→ Your assignment:
Copy out the entries below exactly as they stand, but only from the line containing "The Mental Health Commission" through the line containing "The information you".

Source material Block Start

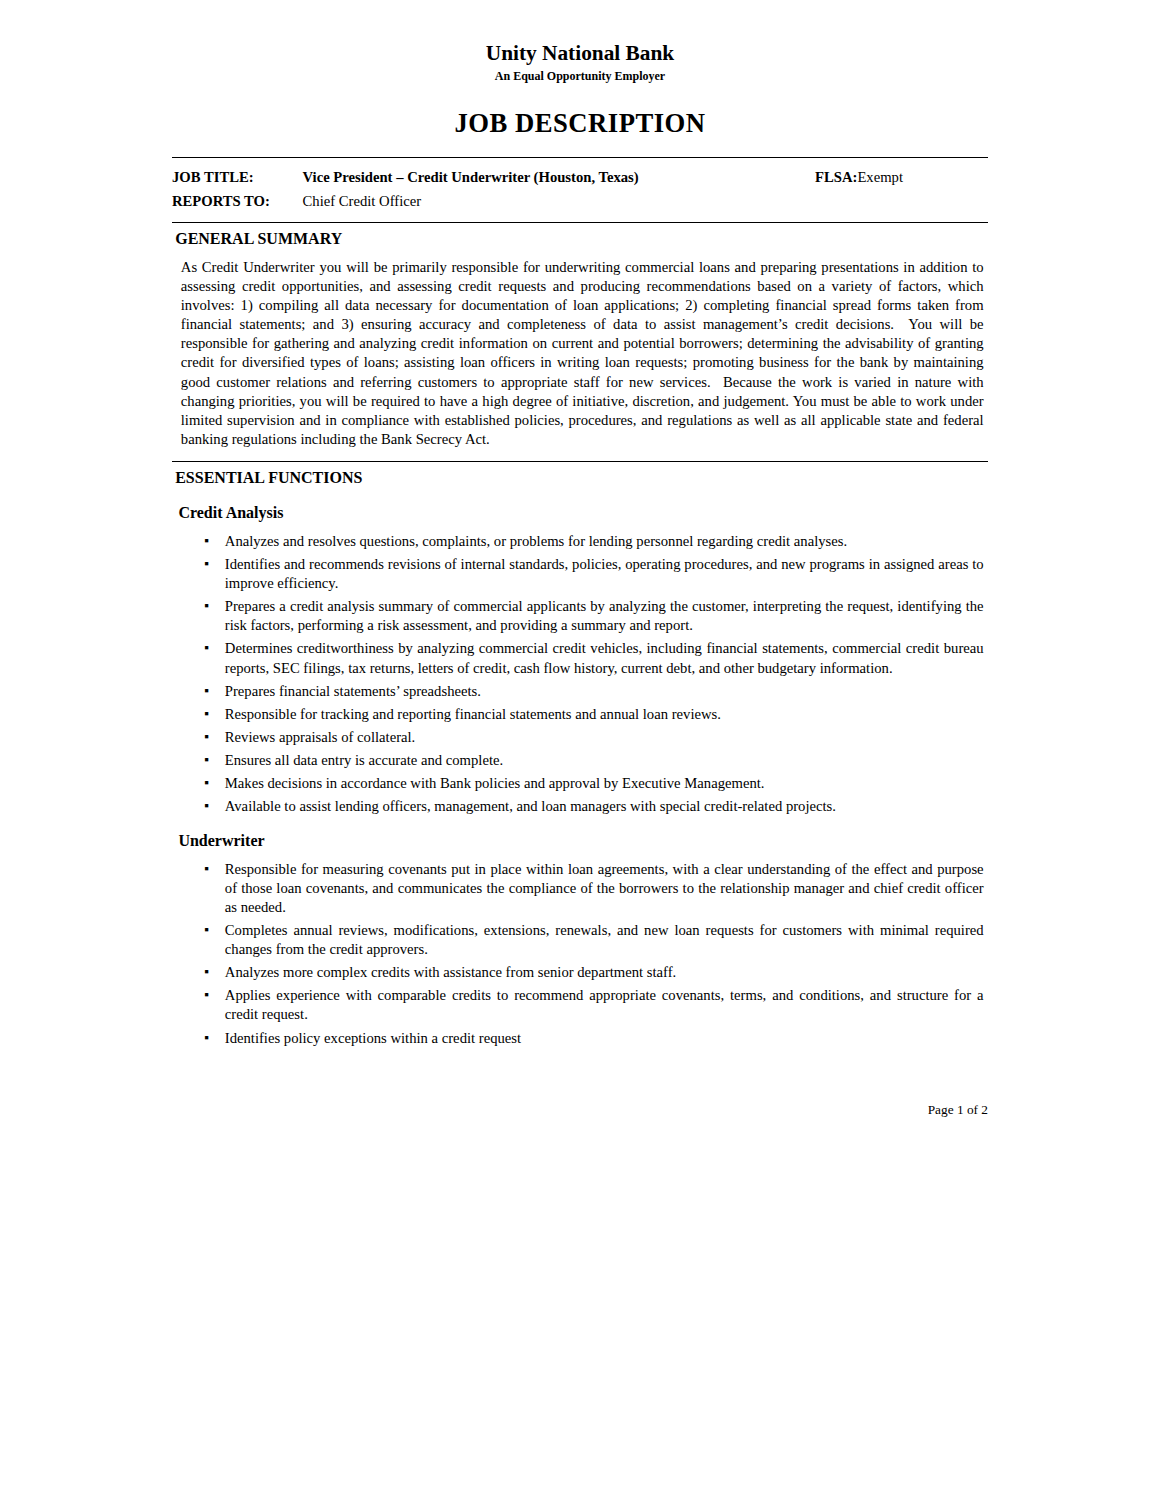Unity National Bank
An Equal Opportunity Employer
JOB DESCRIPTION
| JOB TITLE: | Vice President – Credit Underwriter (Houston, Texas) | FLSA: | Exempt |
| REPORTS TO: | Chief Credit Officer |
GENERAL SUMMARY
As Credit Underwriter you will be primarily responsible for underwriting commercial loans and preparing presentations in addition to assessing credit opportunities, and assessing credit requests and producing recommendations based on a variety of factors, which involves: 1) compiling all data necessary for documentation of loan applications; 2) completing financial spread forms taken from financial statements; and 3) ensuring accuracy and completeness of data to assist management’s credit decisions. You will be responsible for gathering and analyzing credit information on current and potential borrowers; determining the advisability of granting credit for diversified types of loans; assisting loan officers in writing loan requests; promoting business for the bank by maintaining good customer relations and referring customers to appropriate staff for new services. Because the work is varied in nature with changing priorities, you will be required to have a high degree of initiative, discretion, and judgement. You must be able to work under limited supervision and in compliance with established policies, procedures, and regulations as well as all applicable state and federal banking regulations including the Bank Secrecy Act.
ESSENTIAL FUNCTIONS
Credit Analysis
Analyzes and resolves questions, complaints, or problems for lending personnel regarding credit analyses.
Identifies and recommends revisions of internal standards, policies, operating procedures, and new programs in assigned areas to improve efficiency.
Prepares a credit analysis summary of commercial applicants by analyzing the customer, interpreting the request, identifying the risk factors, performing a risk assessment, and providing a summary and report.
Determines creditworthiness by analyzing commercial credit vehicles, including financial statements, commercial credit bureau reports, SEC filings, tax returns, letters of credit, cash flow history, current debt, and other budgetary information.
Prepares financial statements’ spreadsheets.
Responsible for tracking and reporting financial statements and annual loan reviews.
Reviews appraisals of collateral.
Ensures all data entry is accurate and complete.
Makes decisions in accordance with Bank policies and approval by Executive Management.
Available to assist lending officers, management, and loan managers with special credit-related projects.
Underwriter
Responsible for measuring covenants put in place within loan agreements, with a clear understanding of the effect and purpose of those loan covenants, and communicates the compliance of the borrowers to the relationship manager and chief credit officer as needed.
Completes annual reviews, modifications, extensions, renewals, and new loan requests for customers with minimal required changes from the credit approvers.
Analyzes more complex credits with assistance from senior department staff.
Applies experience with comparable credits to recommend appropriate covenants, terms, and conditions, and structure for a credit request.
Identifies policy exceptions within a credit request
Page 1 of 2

Source material Block End
Source material Block Start

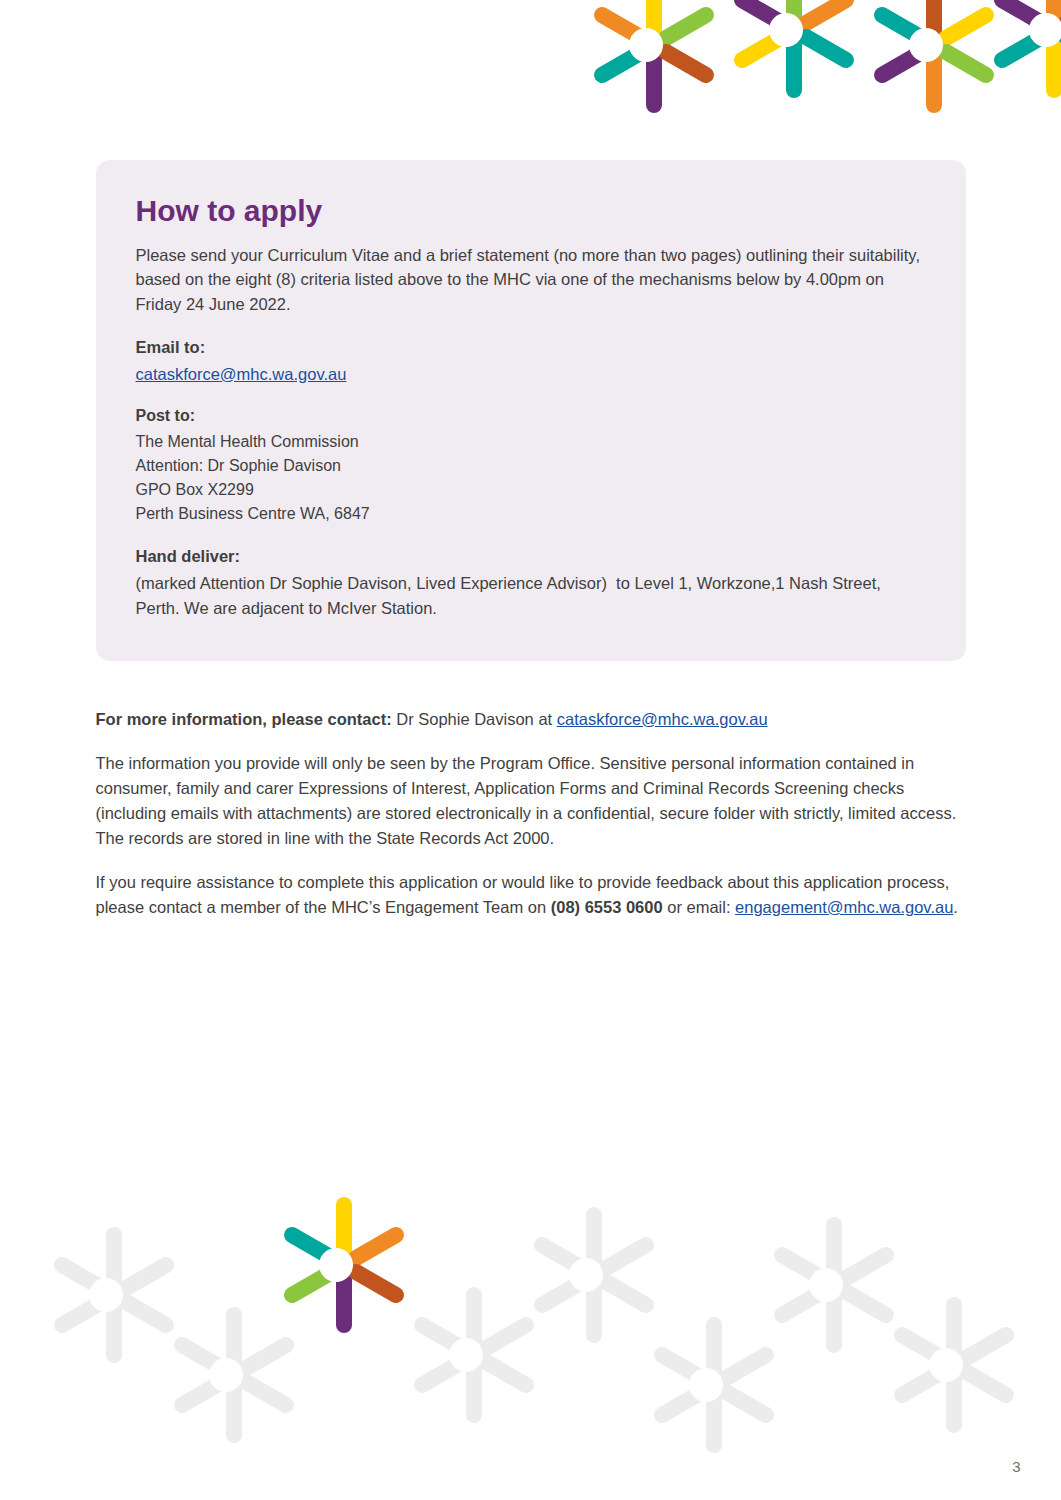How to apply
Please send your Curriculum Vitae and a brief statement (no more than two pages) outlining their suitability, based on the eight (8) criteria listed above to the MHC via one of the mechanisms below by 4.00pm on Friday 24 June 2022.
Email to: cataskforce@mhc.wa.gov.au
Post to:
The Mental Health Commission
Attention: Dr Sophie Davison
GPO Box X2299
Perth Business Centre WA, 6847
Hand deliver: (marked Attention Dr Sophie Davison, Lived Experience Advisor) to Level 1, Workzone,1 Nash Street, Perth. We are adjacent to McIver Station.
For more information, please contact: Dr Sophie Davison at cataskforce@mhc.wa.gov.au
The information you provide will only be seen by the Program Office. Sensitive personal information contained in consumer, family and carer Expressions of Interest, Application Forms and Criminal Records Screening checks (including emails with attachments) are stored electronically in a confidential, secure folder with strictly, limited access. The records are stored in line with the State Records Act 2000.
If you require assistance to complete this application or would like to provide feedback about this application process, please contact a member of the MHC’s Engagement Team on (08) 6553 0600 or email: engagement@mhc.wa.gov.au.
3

Source material Block End

→ Solution for this problem:
The Mental Health Commission
Attention: Dr Sophie Davison
GPO Box X2299
Perth Business Centre WA, 6847
Hand deliver: (marked Attention Dr Sophie Davison, Lived Experience Advisor) to Level 1, Workzone,1 Nash Street, Perth. We are adjacent to McIver Station.
For more information, please contact: Dr Sophie Davison at cataskforce@mhc.wa.gov.au
The information you provide will only be seen by the Program Office. Sensitive personal information contained in consumer, family and carer Expressions of Interest, Application Forms and Criminal Records Screening checks (including emails with attachments) are stored electronically in a confidential, secure folder with strictly, limited access. The records are stored in line with the State Records Act 2000.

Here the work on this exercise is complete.